Just look at this fine ceiling – swirls of delicate plasterwork adorn every inch, making it the striking feature of this Victorian living room. Cool, huh?This strapwork, or to give it its formal sounding definition, ‘ornamentation imitating pierced and interlaced straps’.

Originally, twisted leather straps were used to make raised decorative patterns on a surface, creating infill panels.
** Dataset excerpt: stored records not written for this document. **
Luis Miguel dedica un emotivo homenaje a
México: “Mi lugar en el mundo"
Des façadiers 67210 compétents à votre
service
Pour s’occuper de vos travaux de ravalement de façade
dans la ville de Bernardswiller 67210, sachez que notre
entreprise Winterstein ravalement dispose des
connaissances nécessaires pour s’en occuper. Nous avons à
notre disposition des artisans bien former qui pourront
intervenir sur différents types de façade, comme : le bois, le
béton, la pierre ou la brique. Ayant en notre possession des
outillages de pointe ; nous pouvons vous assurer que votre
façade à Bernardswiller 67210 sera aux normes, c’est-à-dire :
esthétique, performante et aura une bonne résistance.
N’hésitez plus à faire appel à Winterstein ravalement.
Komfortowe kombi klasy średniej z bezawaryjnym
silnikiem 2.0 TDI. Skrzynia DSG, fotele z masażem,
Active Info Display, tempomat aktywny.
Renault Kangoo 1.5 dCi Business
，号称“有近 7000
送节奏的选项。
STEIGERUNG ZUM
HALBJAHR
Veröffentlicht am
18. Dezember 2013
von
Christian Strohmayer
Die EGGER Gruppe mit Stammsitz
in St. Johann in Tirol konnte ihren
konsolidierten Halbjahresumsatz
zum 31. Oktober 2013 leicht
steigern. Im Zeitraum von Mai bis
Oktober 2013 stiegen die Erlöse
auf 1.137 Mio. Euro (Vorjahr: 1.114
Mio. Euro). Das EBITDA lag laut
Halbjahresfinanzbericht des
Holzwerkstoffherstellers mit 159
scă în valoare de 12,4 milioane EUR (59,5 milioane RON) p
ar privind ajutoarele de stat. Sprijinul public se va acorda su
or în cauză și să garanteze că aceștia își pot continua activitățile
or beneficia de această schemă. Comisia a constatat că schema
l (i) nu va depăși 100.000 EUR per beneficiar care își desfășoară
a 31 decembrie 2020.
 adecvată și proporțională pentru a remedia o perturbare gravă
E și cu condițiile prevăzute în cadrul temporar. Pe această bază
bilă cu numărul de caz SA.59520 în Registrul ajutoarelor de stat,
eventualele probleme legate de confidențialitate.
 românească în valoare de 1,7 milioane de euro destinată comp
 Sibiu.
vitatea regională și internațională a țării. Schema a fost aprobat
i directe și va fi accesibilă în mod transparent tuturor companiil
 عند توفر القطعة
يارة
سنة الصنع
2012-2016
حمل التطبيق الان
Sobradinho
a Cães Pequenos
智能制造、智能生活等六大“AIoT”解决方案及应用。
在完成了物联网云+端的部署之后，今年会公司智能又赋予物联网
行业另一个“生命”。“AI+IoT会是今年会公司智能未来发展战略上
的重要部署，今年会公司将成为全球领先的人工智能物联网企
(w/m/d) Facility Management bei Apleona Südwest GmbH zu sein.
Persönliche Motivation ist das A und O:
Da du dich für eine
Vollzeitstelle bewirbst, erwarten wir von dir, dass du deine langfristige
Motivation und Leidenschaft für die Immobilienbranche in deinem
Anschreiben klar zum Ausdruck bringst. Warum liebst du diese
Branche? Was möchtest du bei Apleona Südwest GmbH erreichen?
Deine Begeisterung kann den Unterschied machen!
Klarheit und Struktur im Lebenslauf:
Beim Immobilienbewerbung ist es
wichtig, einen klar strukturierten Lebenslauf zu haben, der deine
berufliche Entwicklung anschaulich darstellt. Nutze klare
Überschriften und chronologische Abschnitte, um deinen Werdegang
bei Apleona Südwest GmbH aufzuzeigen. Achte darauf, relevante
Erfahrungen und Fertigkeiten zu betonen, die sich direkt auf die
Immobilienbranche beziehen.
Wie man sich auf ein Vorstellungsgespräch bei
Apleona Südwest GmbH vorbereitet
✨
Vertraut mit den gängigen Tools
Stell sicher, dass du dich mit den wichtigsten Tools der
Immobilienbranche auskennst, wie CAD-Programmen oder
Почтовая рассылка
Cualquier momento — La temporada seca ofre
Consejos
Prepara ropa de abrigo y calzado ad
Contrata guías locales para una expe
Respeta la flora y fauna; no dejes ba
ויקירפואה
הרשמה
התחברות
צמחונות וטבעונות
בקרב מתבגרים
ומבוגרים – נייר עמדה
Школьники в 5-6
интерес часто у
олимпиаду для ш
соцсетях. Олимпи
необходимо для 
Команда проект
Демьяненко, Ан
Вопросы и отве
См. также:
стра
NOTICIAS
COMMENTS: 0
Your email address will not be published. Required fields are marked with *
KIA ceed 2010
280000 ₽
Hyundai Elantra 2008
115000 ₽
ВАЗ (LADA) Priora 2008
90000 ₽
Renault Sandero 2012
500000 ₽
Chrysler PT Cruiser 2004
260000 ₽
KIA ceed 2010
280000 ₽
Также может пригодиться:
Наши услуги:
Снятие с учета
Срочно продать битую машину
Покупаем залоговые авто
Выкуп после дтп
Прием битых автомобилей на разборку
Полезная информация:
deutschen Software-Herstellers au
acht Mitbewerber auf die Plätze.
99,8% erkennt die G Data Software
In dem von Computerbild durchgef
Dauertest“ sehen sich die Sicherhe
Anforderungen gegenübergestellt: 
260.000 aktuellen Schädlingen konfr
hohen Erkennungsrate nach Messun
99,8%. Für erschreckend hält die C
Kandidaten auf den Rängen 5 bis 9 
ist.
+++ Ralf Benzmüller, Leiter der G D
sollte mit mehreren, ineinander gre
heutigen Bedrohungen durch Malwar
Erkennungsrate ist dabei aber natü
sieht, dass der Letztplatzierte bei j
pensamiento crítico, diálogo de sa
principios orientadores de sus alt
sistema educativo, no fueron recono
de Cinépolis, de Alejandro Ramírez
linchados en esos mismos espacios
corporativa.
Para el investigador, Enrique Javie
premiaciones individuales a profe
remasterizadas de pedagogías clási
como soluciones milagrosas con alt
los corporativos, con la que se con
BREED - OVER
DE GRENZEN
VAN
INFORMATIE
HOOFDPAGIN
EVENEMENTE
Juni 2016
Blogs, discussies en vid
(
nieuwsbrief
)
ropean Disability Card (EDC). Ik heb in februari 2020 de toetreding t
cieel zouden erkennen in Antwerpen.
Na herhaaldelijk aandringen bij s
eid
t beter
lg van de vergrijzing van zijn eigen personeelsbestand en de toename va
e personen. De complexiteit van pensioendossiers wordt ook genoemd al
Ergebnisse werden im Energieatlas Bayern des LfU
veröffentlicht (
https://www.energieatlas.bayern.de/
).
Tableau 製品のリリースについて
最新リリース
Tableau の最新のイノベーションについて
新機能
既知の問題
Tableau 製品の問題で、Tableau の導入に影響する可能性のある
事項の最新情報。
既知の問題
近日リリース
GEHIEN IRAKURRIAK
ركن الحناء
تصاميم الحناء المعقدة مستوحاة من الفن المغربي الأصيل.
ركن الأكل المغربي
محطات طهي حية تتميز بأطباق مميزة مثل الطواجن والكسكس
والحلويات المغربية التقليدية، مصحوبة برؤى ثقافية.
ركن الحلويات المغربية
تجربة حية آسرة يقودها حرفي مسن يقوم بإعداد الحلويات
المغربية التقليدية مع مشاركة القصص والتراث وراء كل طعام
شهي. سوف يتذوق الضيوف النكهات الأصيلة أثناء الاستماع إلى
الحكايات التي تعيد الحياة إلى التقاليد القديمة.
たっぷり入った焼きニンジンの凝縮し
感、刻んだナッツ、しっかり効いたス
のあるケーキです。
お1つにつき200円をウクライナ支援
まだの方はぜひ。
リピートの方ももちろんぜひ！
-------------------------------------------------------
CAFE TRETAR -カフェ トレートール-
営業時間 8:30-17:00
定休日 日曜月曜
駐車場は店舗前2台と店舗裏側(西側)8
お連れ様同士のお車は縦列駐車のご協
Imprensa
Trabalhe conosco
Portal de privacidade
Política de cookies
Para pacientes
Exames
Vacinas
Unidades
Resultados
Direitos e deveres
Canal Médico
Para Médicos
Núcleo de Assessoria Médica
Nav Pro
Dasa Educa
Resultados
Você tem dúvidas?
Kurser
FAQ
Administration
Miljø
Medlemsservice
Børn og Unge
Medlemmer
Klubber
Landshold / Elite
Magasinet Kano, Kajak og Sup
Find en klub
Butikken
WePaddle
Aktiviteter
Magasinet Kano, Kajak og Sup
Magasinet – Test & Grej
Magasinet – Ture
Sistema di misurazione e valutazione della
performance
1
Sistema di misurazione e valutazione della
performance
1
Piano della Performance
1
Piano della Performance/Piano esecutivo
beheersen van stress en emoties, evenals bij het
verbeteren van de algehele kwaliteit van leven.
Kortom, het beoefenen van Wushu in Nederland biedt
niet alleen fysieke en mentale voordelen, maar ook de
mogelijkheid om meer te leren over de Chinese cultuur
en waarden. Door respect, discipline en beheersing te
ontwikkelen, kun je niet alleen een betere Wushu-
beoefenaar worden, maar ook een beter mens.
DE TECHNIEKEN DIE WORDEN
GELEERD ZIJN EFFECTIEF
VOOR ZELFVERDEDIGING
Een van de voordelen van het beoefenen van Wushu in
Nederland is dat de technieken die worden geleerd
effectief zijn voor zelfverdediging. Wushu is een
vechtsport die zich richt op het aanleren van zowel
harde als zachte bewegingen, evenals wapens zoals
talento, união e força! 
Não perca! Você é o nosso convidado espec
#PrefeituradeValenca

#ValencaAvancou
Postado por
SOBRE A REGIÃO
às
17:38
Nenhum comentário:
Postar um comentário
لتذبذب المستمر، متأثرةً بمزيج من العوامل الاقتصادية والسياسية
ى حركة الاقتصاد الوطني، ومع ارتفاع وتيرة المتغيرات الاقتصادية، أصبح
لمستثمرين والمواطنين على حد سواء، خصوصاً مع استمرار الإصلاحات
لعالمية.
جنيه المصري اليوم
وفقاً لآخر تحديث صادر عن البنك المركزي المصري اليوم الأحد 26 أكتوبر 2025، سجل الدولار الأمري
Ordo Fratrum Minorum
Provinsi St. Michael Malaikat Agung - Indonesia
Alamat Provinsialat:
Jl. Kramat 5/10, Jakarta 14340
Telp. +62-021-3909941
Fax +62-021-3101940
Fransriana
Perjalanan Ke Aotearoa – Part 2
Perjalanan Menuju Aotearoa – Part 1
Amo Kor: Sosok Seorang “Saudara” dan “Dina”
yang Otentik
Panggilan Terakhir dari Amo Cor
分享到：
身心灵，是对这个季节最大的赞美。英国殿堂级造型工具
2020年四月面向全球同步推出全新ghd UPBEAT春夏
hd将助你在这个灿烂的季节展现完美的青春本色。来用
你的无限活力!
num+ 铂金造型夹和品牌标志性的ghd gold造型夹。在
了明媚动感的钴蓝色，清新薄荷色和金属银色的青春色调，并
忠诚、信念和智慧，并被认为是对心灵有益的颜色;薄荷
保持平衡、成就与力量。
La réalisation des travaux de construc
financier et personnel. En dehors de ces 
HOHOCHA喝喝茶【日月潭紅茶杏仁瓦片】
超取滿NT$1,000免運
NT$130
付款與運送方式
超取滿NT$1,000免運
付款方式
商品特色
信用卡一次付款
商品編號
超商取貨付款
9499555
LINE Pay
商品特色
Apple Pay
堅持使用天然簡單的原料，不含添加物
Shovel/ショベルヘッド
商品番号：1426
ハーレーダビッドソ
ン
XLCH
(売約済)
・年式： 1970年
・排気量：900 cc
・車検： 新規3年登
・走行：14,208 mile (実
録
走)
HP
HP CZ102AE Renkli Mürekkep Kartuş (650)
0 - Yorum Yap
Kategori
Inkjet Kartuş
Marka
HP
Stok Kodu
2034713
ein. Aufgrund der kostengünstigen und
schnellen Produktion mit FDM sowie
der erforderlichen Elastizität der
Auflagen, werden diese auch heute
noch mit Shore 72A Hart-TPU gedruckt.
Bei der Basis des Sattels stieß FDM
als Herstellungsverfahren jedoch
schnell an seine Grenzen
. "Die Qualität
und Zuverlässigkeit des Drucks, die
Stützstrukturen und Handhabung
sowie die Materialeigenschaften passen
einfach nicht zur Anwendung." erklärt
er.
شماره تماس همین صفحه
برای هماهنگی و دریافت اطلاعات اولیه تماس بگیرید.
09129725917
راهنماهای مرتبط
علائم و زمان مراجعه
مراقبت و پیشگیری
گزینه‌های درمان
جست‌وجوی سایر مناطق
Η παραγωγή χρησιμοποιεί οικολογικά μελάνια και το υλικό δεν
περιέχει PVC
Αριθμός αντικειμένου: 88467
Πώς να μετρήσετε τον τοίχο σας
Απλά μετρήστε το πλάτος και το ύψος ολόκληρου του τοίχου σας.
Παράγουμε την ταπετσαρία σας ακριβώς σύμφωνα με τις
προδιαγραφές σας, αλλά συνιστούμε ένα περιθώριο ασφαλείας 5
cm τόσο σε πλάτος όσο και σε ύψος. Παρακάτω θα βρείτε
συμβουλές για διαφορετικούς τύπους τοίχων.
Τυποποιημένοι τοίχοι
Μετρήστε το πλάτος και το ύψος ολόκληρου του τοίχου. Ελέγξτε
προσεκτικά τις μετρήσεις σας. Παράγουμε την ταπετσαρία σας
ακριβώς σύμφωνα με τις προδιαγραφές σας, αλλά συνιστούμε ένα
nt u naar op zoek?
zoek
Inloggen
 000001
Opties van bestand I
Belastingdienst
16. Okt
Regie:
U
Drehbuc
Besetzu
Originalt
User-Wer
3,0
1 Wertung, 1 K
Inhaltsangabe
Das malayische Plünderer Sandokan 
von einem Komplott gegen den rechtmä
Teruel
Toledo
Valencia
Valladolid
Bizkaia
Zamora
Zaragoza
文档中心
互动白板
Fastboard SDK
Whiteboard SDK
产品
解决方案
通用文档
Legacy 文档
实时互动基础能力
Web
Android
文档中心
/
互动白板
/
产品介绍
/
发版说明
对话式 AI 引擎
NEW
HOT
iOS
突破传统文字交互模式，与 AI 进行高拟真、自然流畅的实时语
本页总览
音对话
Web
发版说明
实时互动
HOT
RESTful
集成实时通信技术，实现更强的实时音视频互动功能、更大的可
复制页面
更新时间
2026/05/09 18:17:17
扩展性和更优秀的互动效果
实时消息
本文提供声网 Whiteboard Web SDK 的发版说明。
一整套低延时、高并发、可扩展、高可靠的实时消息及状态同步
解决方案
It appears on period furniture, carved wooden panels and most spectacularly in the fabulous 16th-century gallery in the Palace of Fontainbleau, where you’ll find seriously over-the-top stucco decorations by Italian painter Rosso Fiorentino.

Robert Adam, architect to the Georgian gentry, also played with the form, creating distinctive white strapwork often with pastel-painted infills (the recently renovated library at Kenwood House is a good example).

The Victorians fell back in love with these grand designs, thereby gifting us architectural gems to treasure today but if you’re lucky enough to inherit one, it will probably need lots of TLC to restore it to its former glory. Not to mention plenty of dusting…

Details:It’s worth bearing in mind that it can be cheaper to recreate the whole plasterwork design from scratch if you’re original ceiling is in bad shape – Hayles & Howe and Stevenson of Norwich are top-notch experts in this field.